"It's the most smoothly engineered crowd-pleaser I've seen in a minute, and I don't mean that entirely as a compliment. All I could see, in the end, was that engineering. It's a science-fiction comedy in which the science and the comedy-which is to say, the stakes and the humor-don't feed each other so much as cancel each other out."
"Gosling's character, Ryland Grace, is both a genius and a goofball. He has a nicely bickersome rapport with Rocky, an alien he befriends in space. And their language barrier is a continual source of amusement."
"Scott used comedy to grease the narrative wheels; here, the laughs tend to gum up the works. But there is something quite heartwarming about an interspecies buddy comedy."
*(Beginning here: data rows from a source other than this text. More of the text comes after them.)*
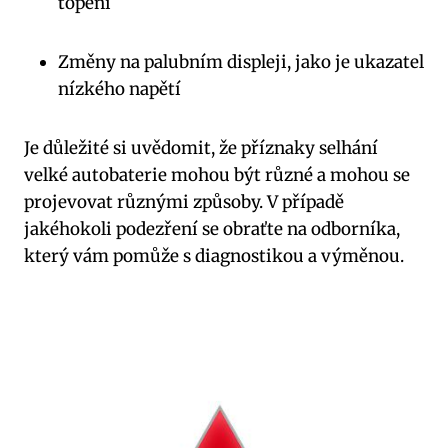
topení
Změny na‌ palubním displeji, jako je ⁣ukazatel
nízkého napětí
Je důležité si uvědomit, že⁣ příznaky selhání
velké autobaterie mohou‌ být různé‌ a ⁣mohou se
projevovat různými ‌způsoby. ⁣V případě
jakéhokoli‍ podezření ⁢se obraťte na ⁤odborníka,
který ‍vám pomůže‍ s diagnostikou a výměnou.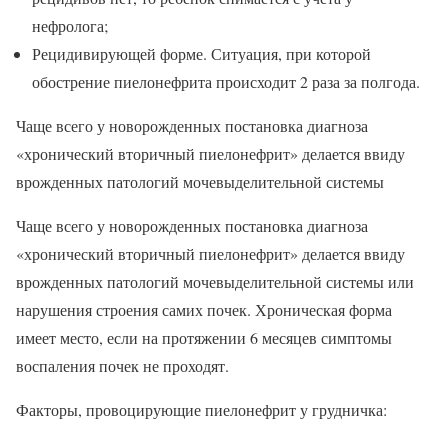
нефролога;
Рецидивирующей форме. Ситуация, при которой
обострение пиелонефрита происходит 2 раза за полгода.
Чаще всего у новорожденных постановка диагноза
«хронический вторичный пиелонефрит» делается ввиду
врожденных патологий мочевыделительной системы
Чаще всего у новорожденных постановка диагноза
«хронический вторичный пиелонефрит» делается ввиду
врожденных патологий мочевыделительной системы или
нарушения строения самих почек. Хроническая форма
имеет место, если на протяжении 6 месяцев симптомы
воспаления почек не проходят.
Факторы, провоцирующие пиелонефрит у грудничка: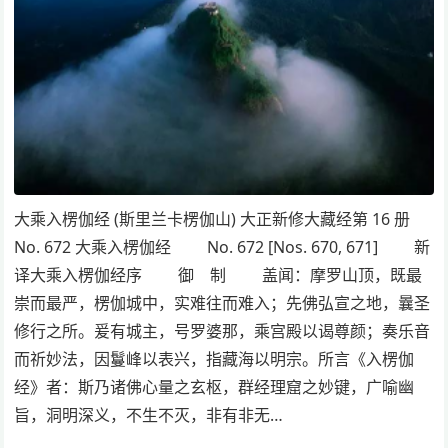
大乘入楞伽经 (斯里兰卡楞伽山) 大正新修大藏经第 16 册
No. 672 大乘入楞伽经 No. 672 [Nos. 670, 671] 新
译大乘入楞伽经序 御 制 盖闻：摩罗山顶，既最
崇而最严，楞伽城中，实难往而难入；先佛弘宣之地，曩圣
修行之所。爰有城主，号罗婆那，乘宫殿以谒尊颜；奏乐音
而祈妙法，因鬘峰以表兴，指藏海以明宗。所言《入楞伽
经》者：斯乃诸佛心量之玄枢，群经理窟之妙键，广喻幽
旨，洞明深义，不生不灭，非有非无…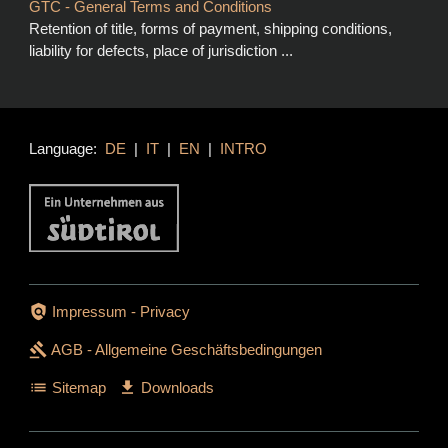
GTC - General Terms and Conditions
Retention of title, forms of payment, shipping conditions,
liability for defects, place of jurisdiction ...
Language:
DE
|
IT
|
EN
|
INTRO
policy
Impressum - Privacy
gavel
AGB - Allgemeine Geschäftsbedingungen
list
download
Sitemap
Downloads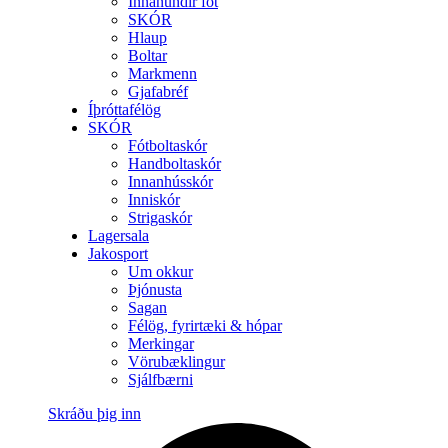
Innanundir föt
SKÓR
Hlaup
Boltar
Markmenn
Gjafabréf
Íþróttafélög
SKÓR
Fótboltaskór
Handboltaskór
Innanhússkór
Inniskór
Strigaskór
Lagersala
Jakosport
Um okkur
Þjónusta
Sagan
Félög, fyrirtæki & hópar
Merkingar
Vörubæklingur
Sjálfbærni
Skráðu þig inn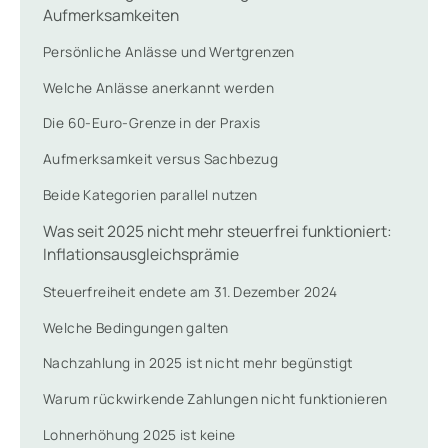
Aufmerksamkeiten
Persönliche Anlässe und Wertgrenzen
Welche Anlässe anerkannt werden
Die 60-Euro-Grenze in der Praxis
Aufmerksamkeit versus Sachbezug
Beide Kategorien parallel nutzen
Was seit 2025 nicht mehr steuerfrei funktioniert:
Inflationsausgleichsprämie
Steuerfreiheit endete am 31. Dezember 2024
Welche Bedingungen galten
Nachzahlung in 2025 ist nicht mehr begünstigt
Warum rückwirkende Zahlungen nicht funktionieren
Lohnerhöhung 2025 ist keine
Ryan Gosling stars in the film adaptation of Andy Weir's science-fiction novel Project Hail Mary. The movie follows Ryland Grace, a genius goofball who befriends an alien named Rocky in space. While the film occasionally delivers humor through their language barrier and bickering rapport, critic Justin Chang argues the comedy and stakes cancel each other out rather than enhance the narrative. The film functions as an interspecies buddy comedy with heartwarming elements. However, Chang finds it less effective than Ridley Scott's 2015 adaptation of another Weir novel, The Martian, where comedy served the story more effectively.